Please count the lines in the items below that contain the word "Slow", and reply with the number alone.

==================================================

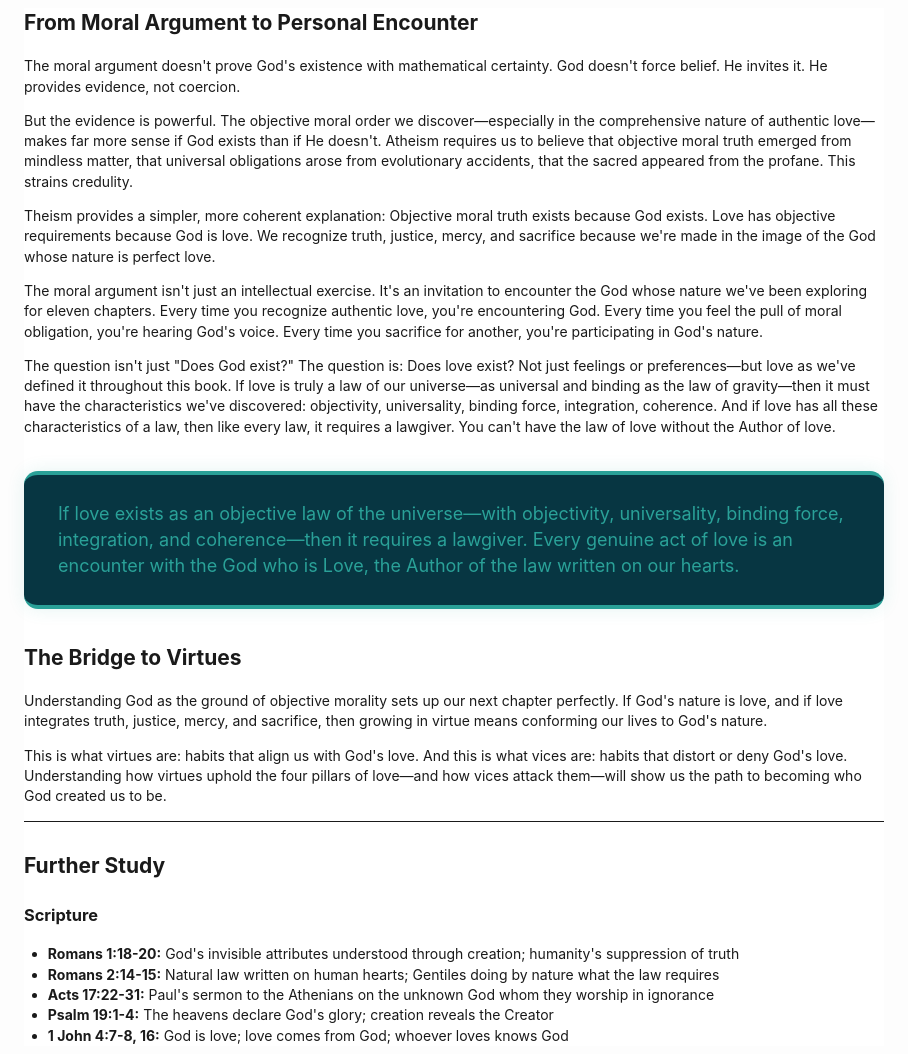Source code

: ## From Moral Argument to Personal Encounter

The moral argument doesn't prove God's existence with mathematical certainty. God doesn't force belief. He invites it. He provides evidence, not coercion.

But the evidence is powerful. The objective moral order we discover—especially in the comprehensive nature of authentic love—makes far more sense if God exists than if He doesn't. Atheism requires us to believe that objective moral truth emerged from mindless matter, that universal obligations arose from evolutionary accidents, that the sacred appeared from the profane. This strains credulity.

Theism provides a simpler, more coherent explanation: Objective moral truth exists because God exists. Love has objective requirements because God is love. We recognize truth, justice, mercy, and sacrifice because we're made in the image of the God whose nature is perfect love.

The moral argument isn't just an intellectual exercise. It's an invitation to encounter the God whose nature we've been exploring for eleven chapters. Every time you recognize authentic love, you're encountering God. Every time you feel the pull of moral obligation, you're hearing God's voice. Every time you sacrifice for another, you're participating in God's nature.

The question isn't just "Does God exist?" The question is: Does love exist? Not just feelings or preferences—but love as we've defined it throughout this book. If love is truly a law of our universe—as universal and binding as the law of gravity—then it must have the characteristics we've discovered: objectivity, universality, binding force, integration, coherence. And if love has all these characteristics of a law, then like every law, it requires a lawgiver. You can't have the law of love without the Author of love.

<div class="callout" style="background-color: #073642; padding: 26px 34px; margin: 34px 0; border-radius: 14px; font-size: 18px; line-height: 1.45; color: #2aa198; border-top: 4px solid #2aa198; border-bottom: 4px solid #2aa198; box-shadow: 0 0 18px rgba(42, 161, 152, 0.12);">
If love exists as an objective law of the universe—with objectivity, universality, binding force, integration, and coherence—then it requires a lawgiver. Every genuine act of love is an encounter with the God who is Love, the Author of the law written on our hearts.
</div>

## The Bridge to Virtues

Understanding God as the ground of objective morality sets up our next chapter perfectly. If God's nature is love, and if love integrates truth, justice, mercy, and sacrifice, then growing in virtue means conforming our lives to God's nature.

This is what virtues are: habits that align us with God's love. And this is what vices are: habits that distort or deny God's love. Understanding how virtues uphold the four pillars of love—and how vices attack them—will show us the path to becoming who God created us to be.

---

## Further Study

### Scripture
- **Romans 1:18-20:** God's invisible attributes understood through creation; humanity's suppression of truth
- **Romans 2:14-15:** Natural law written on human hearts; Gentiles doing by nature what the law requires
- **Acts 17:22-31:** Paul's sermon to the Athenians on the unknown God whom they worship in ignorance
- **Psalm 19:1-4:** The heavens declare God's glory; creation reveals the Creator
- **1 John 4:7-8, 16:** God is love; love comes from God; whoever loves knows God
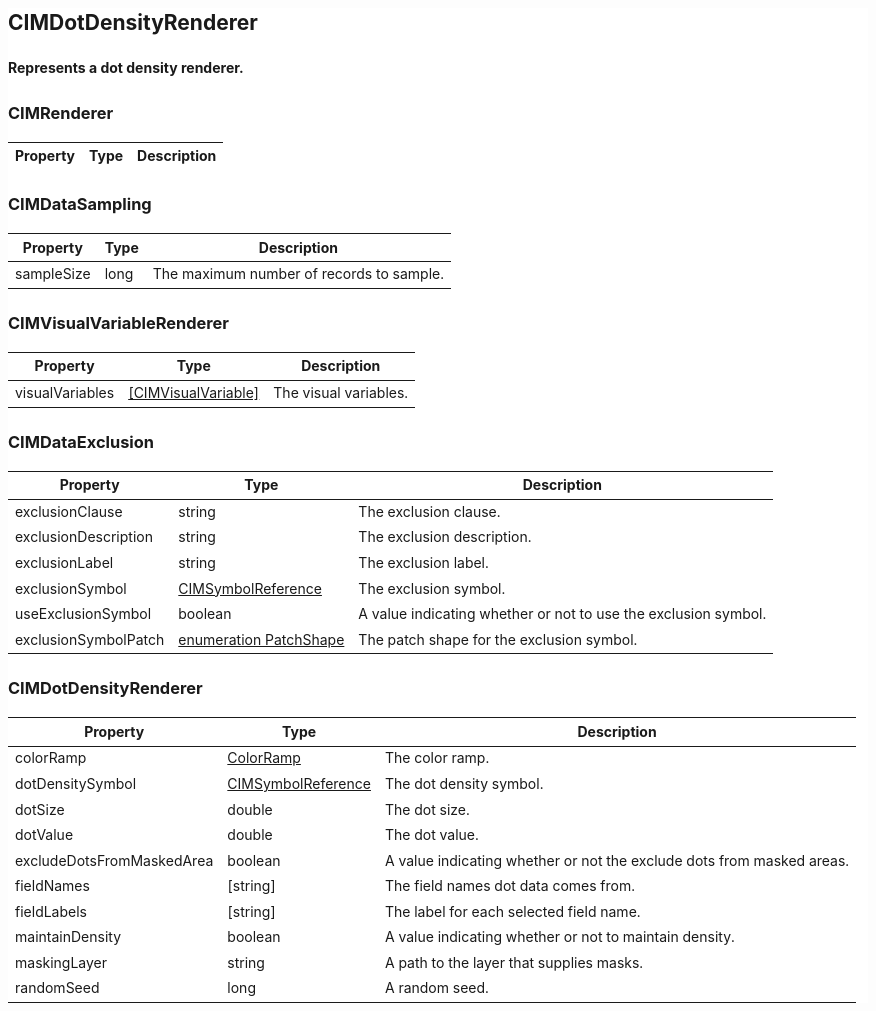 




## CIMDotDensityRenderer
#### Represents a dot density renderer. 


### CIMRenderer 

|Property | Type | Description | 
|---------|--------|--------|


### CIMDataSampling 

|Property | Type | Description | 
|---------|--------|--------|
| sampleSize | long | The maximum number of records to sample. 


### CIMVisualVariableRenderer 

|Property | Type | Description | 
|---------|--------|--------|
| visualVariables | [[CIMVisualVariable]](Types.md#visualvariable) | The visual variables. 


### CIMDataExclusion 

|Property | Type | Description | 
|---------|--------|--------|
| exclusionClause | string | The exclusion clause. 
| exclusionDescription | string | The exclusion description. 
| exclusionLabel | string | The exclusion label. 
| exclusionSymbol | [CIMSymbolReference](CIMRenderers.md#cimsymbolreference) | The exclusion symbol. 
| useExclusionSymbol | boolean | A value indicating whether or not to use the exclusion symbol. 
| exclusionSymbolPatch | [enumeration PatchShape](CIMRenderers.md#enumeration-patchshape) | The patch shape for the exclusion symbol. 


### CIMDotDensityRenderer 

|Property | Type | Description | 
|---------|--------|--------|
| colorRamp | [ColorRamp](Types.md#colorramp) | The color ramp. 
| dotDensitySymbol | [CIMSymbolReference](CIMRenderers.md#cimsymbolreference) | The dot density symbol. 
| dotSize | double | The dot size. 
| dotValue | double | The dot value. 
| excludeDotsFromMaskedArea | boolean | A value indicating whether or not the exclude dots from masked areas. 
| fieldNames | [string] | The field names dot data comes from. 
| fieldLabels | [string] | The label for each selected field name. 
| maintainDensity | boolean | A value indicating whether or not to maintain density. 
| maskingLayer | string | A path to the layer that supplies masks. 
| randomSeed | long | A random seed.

==================================================

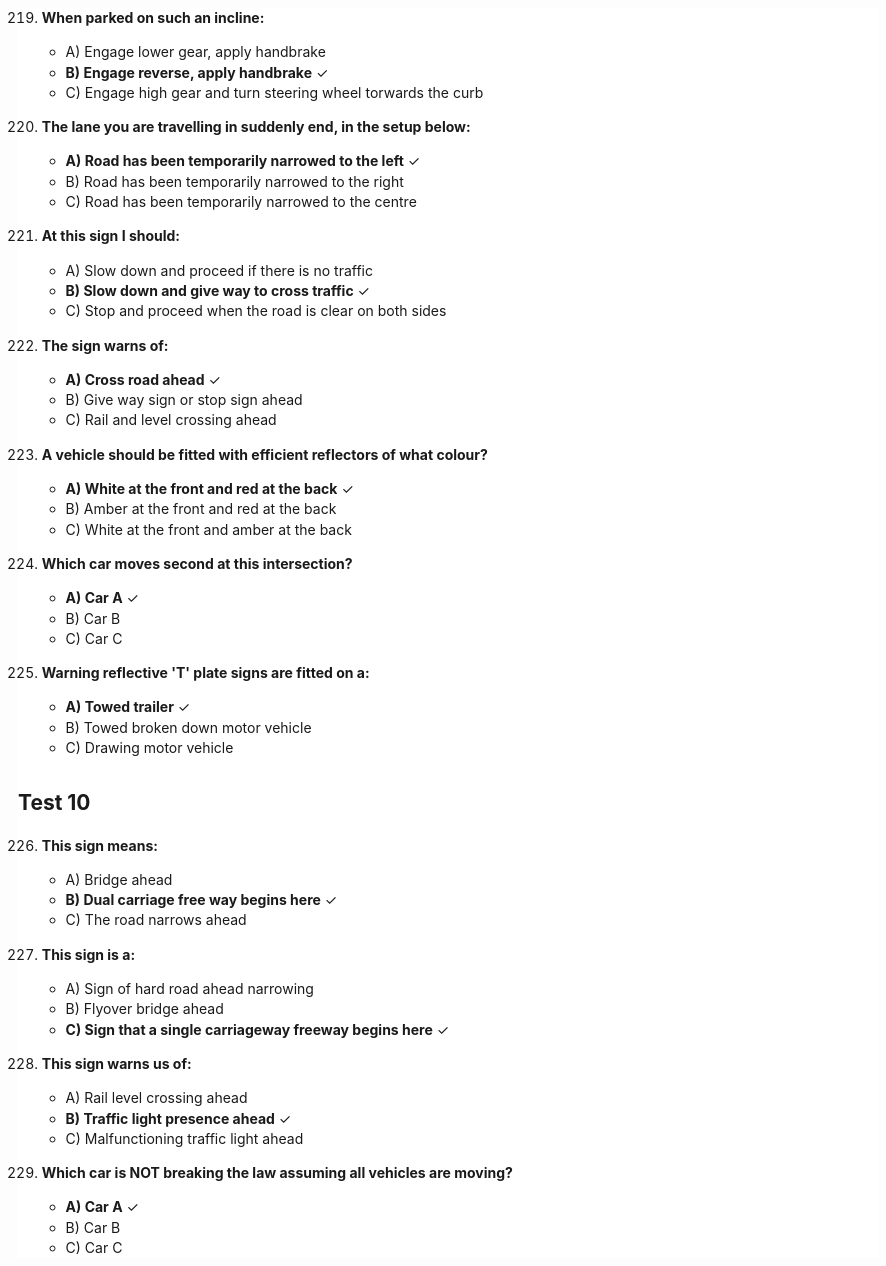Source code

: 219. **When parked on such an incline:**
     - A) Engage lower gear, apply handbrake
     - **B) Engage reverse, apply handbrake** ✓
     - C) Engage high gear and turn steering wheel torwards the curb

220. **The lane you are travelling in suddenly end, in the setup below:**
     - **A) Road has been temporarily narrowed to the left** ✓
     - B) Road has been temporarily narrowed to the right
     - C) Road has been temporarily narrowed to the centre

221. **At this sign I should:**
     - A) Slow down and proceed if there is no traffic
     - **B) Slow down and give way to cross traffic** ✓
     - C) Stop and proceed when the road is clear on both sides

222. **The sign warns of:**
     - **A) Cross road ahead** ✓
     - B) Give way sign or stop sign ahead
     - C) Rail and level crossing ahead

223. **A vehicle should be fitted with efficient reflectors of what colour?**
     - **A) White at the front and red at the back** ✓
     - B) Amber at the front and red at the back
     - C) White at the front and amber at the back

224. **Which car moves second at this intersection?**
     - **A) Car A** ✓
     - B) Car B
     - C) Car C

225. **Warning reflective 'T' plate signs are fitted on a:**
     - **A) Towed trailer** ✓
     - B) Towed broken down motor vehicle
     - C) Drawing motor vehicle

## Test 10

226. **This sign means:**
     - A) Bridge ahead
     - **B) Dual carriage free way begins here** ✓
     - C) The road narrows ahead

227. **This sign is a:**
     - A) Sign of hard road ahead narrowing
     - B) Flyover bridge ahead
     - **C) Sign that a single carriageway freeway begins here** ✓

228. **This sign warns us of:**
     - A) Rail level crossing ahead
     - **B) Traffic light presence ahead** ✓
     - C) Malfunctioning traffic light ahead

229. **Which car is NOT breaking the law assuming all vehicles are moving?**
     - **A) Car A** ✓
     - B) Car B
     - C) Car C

==================================================

**RESPONSE TO THIS EXERCISE**
2